Does any show in the history of Broadway need less of an introduction than Spiderman? The $70 million production that toiled through 177 preview performances only to shut down for retooling and return several months later. It teetered on the brink of being the most massive flop in Broadway history yet audiences seemed to turn a deaf ear to the endless parade of bad reviews and the mounting stories of cast injuries as preview performances sold out time and again. Was it simply a morbid curiousity akin to prying your eyes from a gruesome car wreck? Was the old maxim that there is no such thing as bad publicity proving its mettle? Hard to say, but Spiderman definitely seems to have worked its way into a stream of the national consciousness because it may be the one of the few Broadway productions we look back on years from now and say it was a game changer regardless of what your thoughts are about the musical itself.
And what I think about Spiderman the musical isn’t easily wrapped up into words. First for those who aren’t familiar, ‘Spiderman: Turn Off the Dark‘ is the musical adaptation of the popular Marvel comic book hero, starring the webslinging Peter Parker (Reeve Carney) as he tries to deal with his new powers drawn from being bitten by a radioactive spider and balance his love life and the usual problems that come with being a teenager. For the nation of non-geeks out there who didn’t obsessively pour over the exploits of Spiderman as a kid, never fear the musical does a good job of bringing the laymen up to speed on how Peter Parker becomes the arachnid king as well as how his villains magically sprout up to cause havoc in his fair city. Fanboys on the other hand will find flaws galore to pick away at as the Julie Taymor book takes considerable liberties with the classic tale they know and love. The thorny story issues are really at the heart of Spiderman’s problem areas, but I’ll dovetail back around to those in a moment.

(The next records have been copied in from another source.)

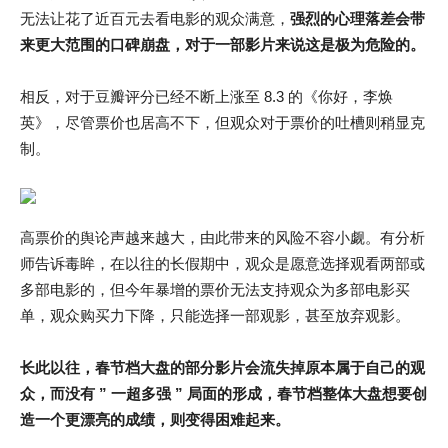
无法让花了近百元去看电影的观众满意，
强烈的心理落差会带
来更大范围的口碑崩盘，对于一部影片来说这是极为危险的。
相反，对于豆瓣评分已经不断上涨至 8.3 的《你好，李焕
英》，尽管票价也居高不下，但观众对于票价的吐槽则稍显克
制。
高票价的舆论声越来越大，由此带来的风险不容小觑。有分析
师告诉毒眸，在以往的长假期中，观众是愿意选择观看两部或
多部电影的，但今年暴增的票价无法支持观众为多部电影买
单，观众购买力下降，只能选择一部观影，甚至放弃观影。
长此以往，春节档大盘的部分影片会流失掉原本属于自己的观
众，而没有 ” 一超多强 ” 局面的形成，春节档整体大盘想要创
造一个更漂亮的成绩，则变得困难起来。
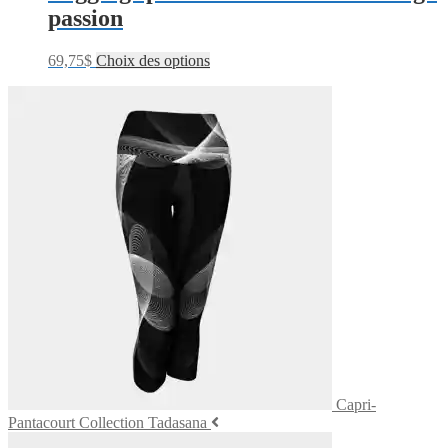
passion
69,75
$
Choix des options
Capri-
Pantacourt Collection Tadasana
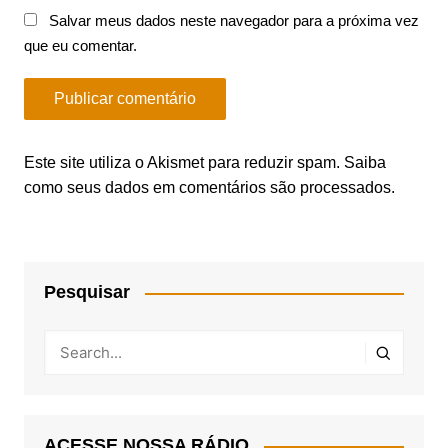
Salvar meus dados neste navegador para a próxima vez
que eu comentar.
Este site utiliza o Akismet para reduzir spam.
Saiba
como seus dados em comentários são processados
.
Pesquisar
ACESSE NOSSA RÁDIO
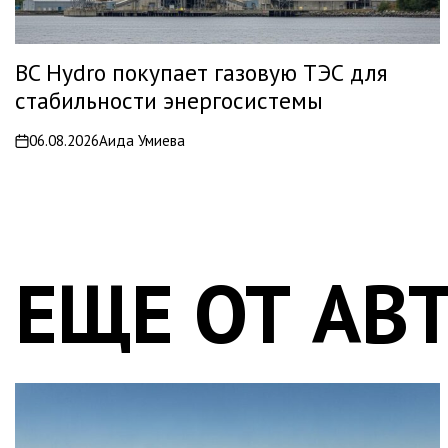
BC Hydro покупает газовую ТЭС для
стабильности энергосистемы
06.08.2026
Аида Умиева
on
ЕЩЕ ОТ АВ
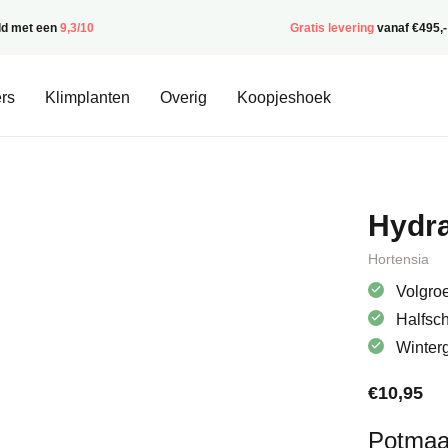
ld met een
9,3/10
Gratis levering
vanaf €495,-
rs
Klimplanten
Overig
Koopjeshoek
Hydra
Hortensia
Volgroe
Halfsc
Winter
€
10,95
Potmaa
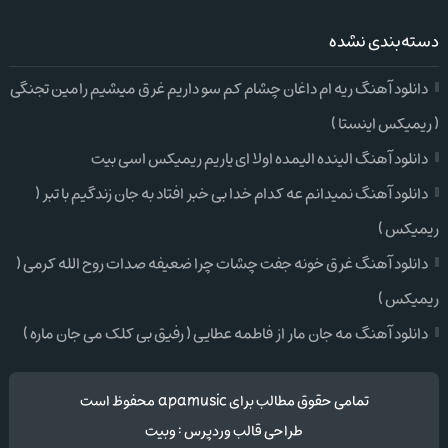
دسته‌بندی نشده
دانلود آهنگ ریه ام داغان چشام کم سو داریم غرق میشیم رامین تجنگی
( ریمیکس اینستا )
دانلود آهنگ الینده الیمده اولا ای یاریم ریمیکس اسی بیت
دانلود آهنگ نمیدانم عه کدام خدا بی خبر افتاد به جان زندگیم با تبر (
ریمیکس )
دانلود آهنگ غرق خونه جفت چشات چرا ضعیفه صدات روح الله کرمی (
ریمیکس )
دانلود آهنگ مه جان مار از فاطمه عطایی ( رفیق بی کلک می جان ماره )
تمامی حقوق مطالب برای apamusic محفوظ است
طراحی قالب وردپرس
:
وبیت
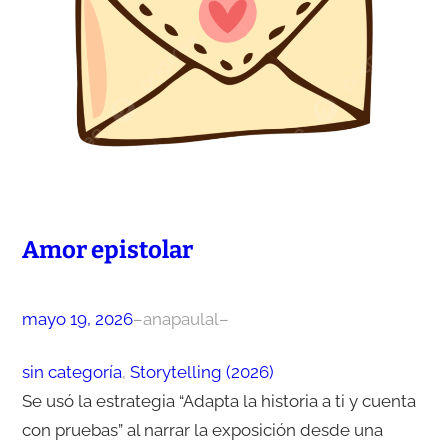
Amor epistolar
mayo 19, 2026
–
anapaulal
–
sin categoría
, 
Storytelling (2026)
Se usó la estrategia “Adapta la historia a ti y cuenta
con pruebas” al narrar la exposición desde una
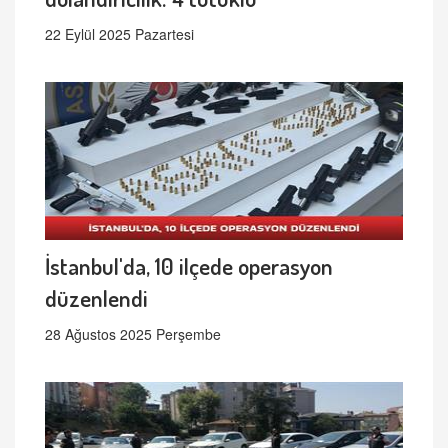
22 Eylül 2025 Pazartesi
İstanbul'da, 10 ilçede operasyon
düzenlendi
28 Ağustos 2025 Perşembe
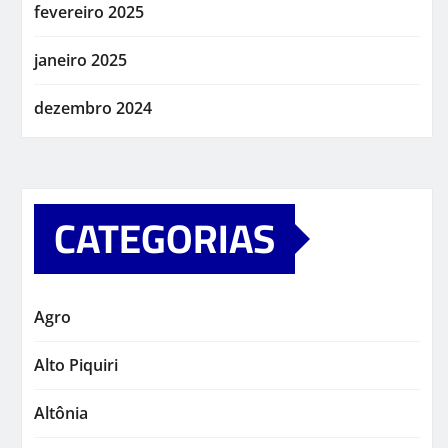
fevereiro 2025
janeiro 2025
dezembro 2024
CATEGORIAS
Agro
Alto Piquiri
Altônia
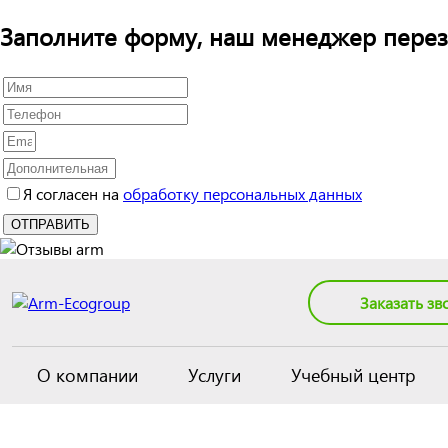
Заполните форму, наш менеджер перез
Я согласен на
обработку персональных данных
Заказать зв
О компании
Услуги
Учебный центр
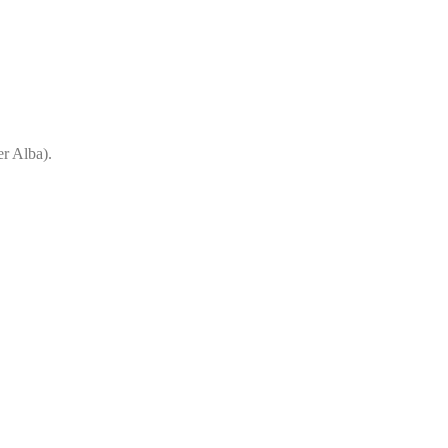
er Alba).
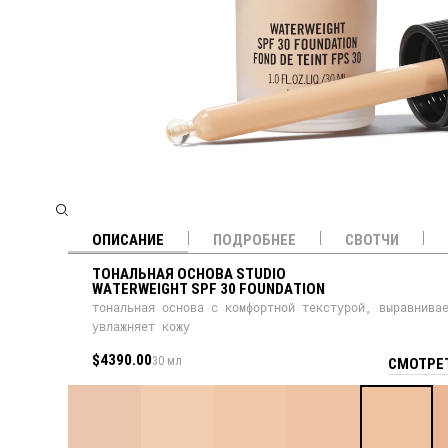
ОПИСАНИЕ
ПОДРОБНЕЕ
СВОТЧИ
ТОНАЛЬНАЯ ОСНОВА STUDIO
WATERWEIGHT SPF 30 FOUNDATION
тональная основа с комфортной текстурой, выравнива
увлажняет кожу
$4390.00
30 мл
СМОТРЕТ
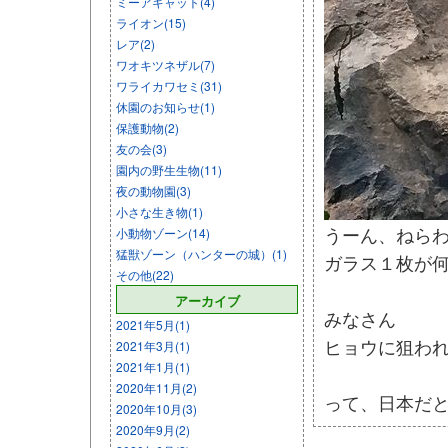
ミーアキャット(4)
ライオン(15)
レア(2)
ワオキツネザル(7)
ワライカワセミ(31)
休園のお知らせ(1)
保護動物(2)
友の会(3)
園内の野生生物(11)
夜の動物園(3)
小さな生き物(1)
うーん、ねら
小動物ゾーン(14)
猛獣ゾーン（ハンターの城）(1)
ガラス１枚が
その他(22)
アーカイブ
みなさん
2021年5月(1)
ヒョウに狙われ
2021年3月(1)
2021年1月(1)
2020年11月(2)
って、日本だと狙
2020年10月(3)
2020年9月(2)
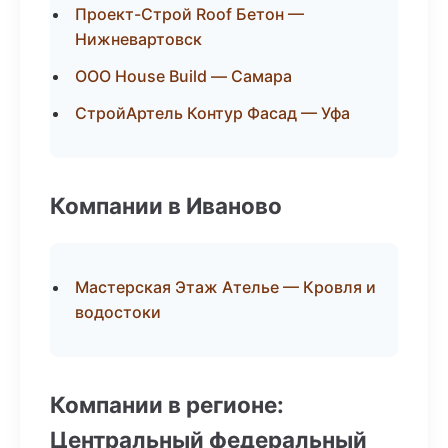
Проект-Строй Roof Бетон —
Нижневартовск
ООО House Build — Самара
СтройАртель Контур Фасад — Уфа
Компании в Иваново
Мастерская Этаж Ателье — Кровля и
водостоки
Компании в регионе:
Центральный федеральный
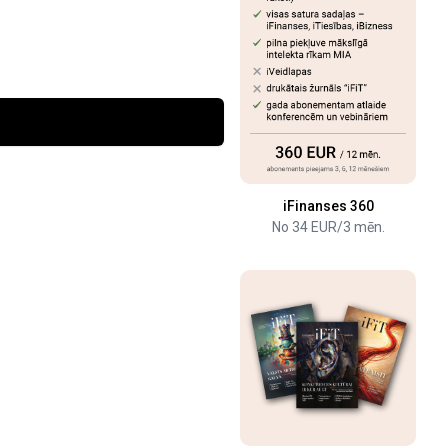
iFinanses 360
No 34 EUR/3 mēn.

Spiderman can best be described as a summer blockbuster where Cirque du Soleil meets Broadway. No expense was spared bringing this production to the stage. The set designs are imaginative and top notch. At times, I found myself staring at their intricacies when I should have been glued to the action. The music was handled by U2 principles Bono and the Edge which was a mixed bag. Tracks like “Rise Above” and “If the World Should End” are exactly what you’d expect from this world renowned musical team. Crap like “DIY World” and “A Freak Like Me Needs Company” are sorely not. It was a spotty mix that begged for more standout tracks to carry the dodgy storyline. The best example of this was when Peter and Mary Jane were in the club and U2’s “Vertigo” was blasting through the speakers. That one moment really shined a glaring light on the overall musical deficiencies present here.
The acting duo of Reeve Carney (Peter Parker/Spiderman) and Jennifer Damiano (Mary Jane) was great. The duo did the best they could with the severe limitations put on them by the story and their vocals soared when tapped into via the songs referenced above. Carney especially has a true star quality and expect him to sprout a strong second life after his days on Broadway are in the rearview. The best part of ‘Spiderman’ by far was the stunt work. Actors and stuntmen flew off the stage and over the audience for an aerial ballet that wowed everyone in attendance. It appeared effortless and truly captured the Spiderman character who lives his life swinging between skyscrapers.
Now back to that awful story. Deposed director Julie Taymor wrote the book for Spiderman, and it is a true stinker. At the intermission, I was dead set that I wasn’t going to recommend this musical to anyone outside of parents looking for something for the kids. To that point the story was corny, poorly constructed and just didn’t work. Thankfully, the second half cleaned things up a bit and leaned heavier on the stunt work so as to leave the audience satisfied with their evening even though it had been a roller coaster to reach that point. I’d heard that the show’s producers made some sizable tweaks to the book during the musical’s time offline. My question is why didn’t they scrap the whole thing and start over using the prior script as a loose skeleton to build off of? If that albatross of a story weren’t hanging around Spiderman’s neck, this musical may have been quite an achievement.
I think its safe to say this production marrying Cirque du Soleil stunts to a Broadway story is a massive hit that will put audience members in the seats. That may be Spiderman’s most lasting legacy. ‘Spiderman: Turn Off the Dark’ is also a poster child for the blockbusterization of Broadway, otherwise known as the piling on of massive budgets to buy the box office. Its worked to varying degrees in Hollywood for years so why not Broadway? While the jury is still out concerning ‘Spiderman’s’ ability to turn that blackhole of a budget into an eventual success for its investors, it does present a new direction that disturbs many Broadway purists.
So what is the verdict at the end of the day. I think kids will love it and get a trip out of seeing Spidey perched in the balcony an arms reach away. Adults should see this as well if for nothing else than the amazing stunt work, quality acting and singing talents of our leads not to mention the stunning set work. Try to take the book with a healthy grain of salt. Its tough to stomach but shouldn’t detract completely from an otherwise enjoyable musical.